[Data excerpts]
====
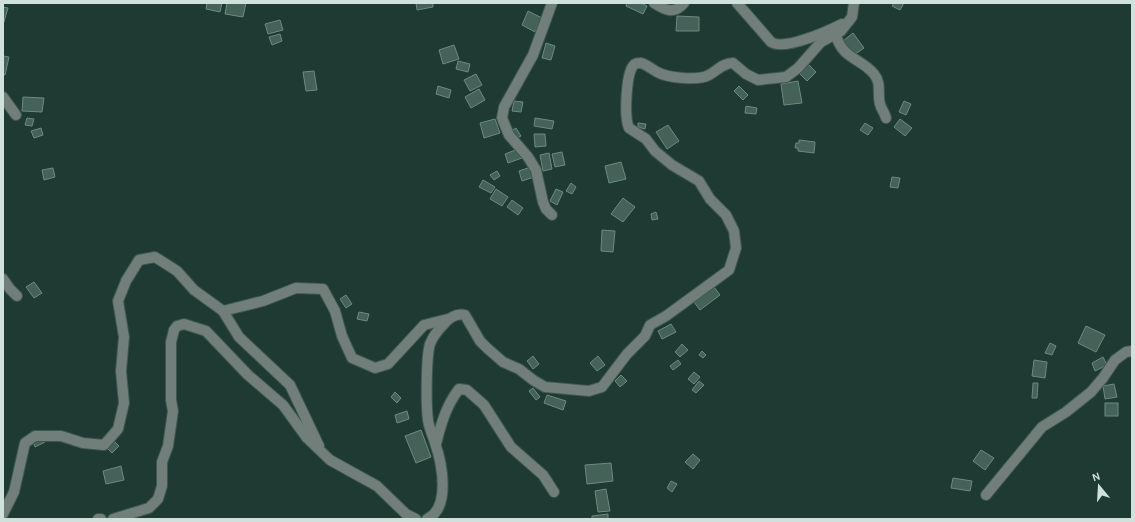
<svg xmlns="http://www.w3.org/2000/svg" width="1135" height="522" font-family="Karla,sans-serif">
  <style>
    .building { fill: #456259; stroke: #6c8a81 }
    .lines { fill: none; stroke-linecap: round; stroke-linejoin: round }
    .minor-casing { stroke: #3e5851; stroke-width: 12 }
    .minor { stroke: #717e7a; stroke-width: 10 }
  </style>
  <rect width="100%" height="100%" fill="#1e3a33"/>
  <!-- building -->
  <g class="building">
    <polygon points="207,3 222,3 220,12 206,9"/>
    <polygon points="227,3 246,3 243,17 225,14"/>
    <polygon points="416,3 433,3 433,7 417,10"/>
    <polygon points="627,3 641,3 647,6 643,14 626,6"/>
    <polygon points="894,3 904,3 900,10 892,6"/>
    <polygon points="3,7 8,8 3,25"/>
    <polygon points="528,11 542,18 535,32 522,25"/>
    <polygon points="677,16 699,17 699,31 676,31"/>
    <polygon points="280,20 283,30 268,34 265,24"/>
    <polygon points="853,33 864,48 854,55 843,41"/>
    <polygon points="280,34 282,41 272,45 269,37"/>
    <polygon points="546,43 555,46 551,60 542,58"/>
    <polygon points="454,45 459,59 443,64 439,50"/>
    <polygon points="3,56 9,57 5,75 3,74"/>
    <polygon points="458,61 470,64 468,72 456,69"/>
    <polygon points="808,64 816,72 807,81 799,73"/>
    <polygon points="314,71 317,90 306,91 303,72"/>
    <polygon points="476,74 482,85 470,91 464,80"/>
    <polygon points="798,81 802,103 784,105 781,84"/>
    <polygon points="438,86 451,90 449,98 436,94"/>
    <polygon points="739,86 748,95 743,100 734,91"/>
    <polygon points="479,89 485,100 471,108 465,97"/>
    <polygon points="23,97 44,98 42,112 22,111"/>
    <polygon points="514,101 523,102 521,112 512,111"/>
    <polygon points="904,101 911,104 906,115 899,112"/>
    <polygon points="746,106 757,108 756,114 745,113"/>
    <polygon points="27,118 34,119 32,126 25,125"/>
    <polygon points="535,118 554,121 552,129 534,126"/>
    <polygon points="495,119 500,133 484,138 480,123"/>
    <polygon points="900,119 912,128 905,136 894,127"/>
    <polygon points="638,123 646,124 645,129 638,127"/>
    <polygon points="865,123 873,128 868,135 860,130"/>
    <polygon points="668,125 679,141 667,149 656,132"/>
    <polygon points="41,128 43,135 34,138 31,131"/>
    <polygon points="516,128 521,136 515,139 511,131"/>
    <polygon points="534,134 545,134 546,146 535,147"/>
    <polygon points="799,140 815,142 814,153 798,151 798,148 795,148 796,143 799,143"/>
    <polygon points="518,149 522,158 508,163 505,154"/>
    <polygon points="562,152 565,165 555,167 552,154"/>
    <polygon points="549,153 552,169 543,171 540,155"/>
    <polygon points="621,162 626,179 609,183 605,166"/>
    <polygon points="531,167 534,177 522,181 519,171"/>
    <polygon points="53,168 55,177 44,180 42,170"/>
    <polygon points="497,171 500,176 494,180 490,175"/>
    <polygon points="892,177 900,178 898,188 890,187"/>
    <polygon points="483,180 495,187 491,193 479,187"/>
    <polygon points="571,183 576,187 572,194 566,191"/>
    <polygon points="496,189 508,197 502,206 490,199"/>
    <polygon points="556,189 563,192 557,205 550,201"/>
    <polygon points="623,198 635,207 623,222 611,214"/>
    <polygon points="512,200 523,208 518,215 507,207"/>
    <polygon points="656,212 658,219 652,220 651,214"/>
    <polygon points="602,230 615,231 613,252 601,251"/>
    <polygon points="34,282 42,293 34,298 26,287"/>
    <polygon points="714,287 720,295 700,310 694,302"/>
    <polygon points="346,295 352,304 346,308 340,299"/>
    <polygon points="359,312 369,314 367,321 357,319"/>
    <polygon points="671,324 676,332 662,339 658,331"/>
    <polygon points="1086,326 1105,335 1096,352 1078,343"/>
    <polygon points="1050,343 1056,346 1052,355 1045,353"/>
    <polygon points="682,344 688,350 680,357 675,352"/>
    <polygon points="702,351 706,355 703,358 699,355"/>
    <polygon points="533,356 539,364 533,369 527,361"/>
    <polygon points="598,356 605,365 597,371 590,363"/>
    <polygon points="1103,357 1107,365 1095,371 1092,363"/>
    <polygon points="678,360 681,364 673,370 670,366"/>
    <polygon points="1034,360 1047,362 1045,378 1032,376"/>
    <polygon points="694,372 700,377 694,384 688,379"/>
    <polygon points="621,375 627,381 620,387 615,381"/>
    <polygon points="699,381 704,385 696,393 692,390"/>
    <polygon points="1033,383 1038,383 1037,398 1032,398"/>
    <polygon points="1114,384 1117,397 1105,399 1103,386"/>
    <polygon points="533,388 540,397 536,400 529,391"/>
    <polygon points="395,392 401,398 397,403 391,397"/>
    <polygon points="547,395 566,401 563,410 544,403"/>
    <rect x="1105" y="403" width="13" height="13"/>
    <polygon points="407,411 409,419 397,423 395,415"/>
    <polygon points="421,430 431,457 416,463 405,436"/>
    <polygon points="42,437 45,442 35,447 33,442"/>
    <polygon points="114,441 119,446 112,453 107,448"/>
    <polygon points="981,450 994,458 985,470 973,461"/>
    <polygon points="693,454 700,460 693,469 685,462"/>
    <polygon points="611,463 613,481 587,484 585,465"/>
    <polygon points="121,466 124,480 106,484 103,471"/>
    <polygon points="953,478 972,481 970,491 951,488"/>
    <polygon points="671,481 677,484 672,492 667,488"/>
    <polygon points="606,489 610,511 598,512 595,491"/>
    <polygon points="608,514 608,519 592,519 592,516"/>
  </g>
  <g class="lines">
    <defs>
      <g id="minor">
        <polyline points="552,3 533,55 504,107 502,118 509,135 528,157 536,170 543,202 546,209 552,215"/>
        <path d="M 654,3 C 665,10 674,15 684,3"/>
        <path d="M 737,3 L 771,42 C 784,51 828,31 842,24"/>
        <path d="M 836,35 C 842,59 861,58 874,74 C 882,84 877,93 880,104 C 881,109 885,113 886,118"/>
        <polyline points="3,97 16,115"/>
        <polyline points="3,279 10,289 17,296"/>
        <polyline points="223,311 239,337 290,385 319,446"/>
        <path d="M 436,444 C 441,424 446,406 459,389 L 467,390 L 484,405 L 511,447 L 543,475 L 554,492"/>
        <polyline points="986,495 1042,427 1066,412 1091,392 1103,378 1115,360 1126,352 1132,351"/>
        <polyline points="3,514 14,492 25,443 35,436 61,436 83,443 104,445 118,429 124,403 121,371 124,337 118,301 126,281 139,260 155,257 177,271 194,290 223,311 263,301 296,288 323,289 335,311 342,336 352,358 375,368 388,364 424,325 448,319"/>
        <polyline points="98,519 101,519"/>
        <polyline points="113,519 149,508 158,499 162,486 162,462 168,446 173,411 171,400 171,342 174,330 177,326 184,324 206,331 248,375 283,405 307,438 330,460 377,486 406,514 416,519"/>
        <path d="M 427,519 C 451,508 442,463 435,443 C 433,436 429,428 428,420 C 426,406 426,357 430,344 C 433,336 438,330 444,324 C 449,318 457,313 465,315 L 480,341 L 487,348 L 503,362 L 519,369 L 533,380 L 545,387 L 589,391 L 602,387 L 627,354 L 645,336 L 650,325 L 666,316 L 729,270 L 736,248 L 734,231 L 726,215 L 710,199 L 699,181 L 672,165 L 655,151 L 646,139 L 629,128 C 624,118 626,75 633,66 C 635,63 637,63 641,63 C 647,65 652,69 657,72 C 668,78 698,81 709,75 C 718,70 723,63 733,63 L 746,74 L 758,80 L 786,77 L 798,68 L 821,42 L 841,31 L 852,17 L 854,3"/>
      </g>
    </defs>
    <!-- minor casing -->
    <use href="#minor" class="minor-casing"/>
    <!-- minor -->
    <use href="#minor" class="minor"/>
  </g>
  <!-- border -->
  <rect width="1135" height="522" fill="none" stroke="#d0e0db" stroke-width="8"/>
  <!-- north arrow -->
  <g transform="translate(1099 486) rotate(342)" stroke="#1e3a33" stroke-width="3" paint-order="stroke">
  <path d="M0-3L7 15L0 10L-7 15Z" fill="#d0e0db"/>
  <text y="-6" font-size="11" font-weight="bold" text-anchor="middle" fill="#d0e0db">N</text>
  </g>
</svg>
====
WORK INSTRUCTION> Search the records line by line for the word "lines" and copy every line where it appears.

TASK ANSWER>
    .lines { fill: none; stroke-linecap: round; stroke-linejoin: round }
  <g class="lines">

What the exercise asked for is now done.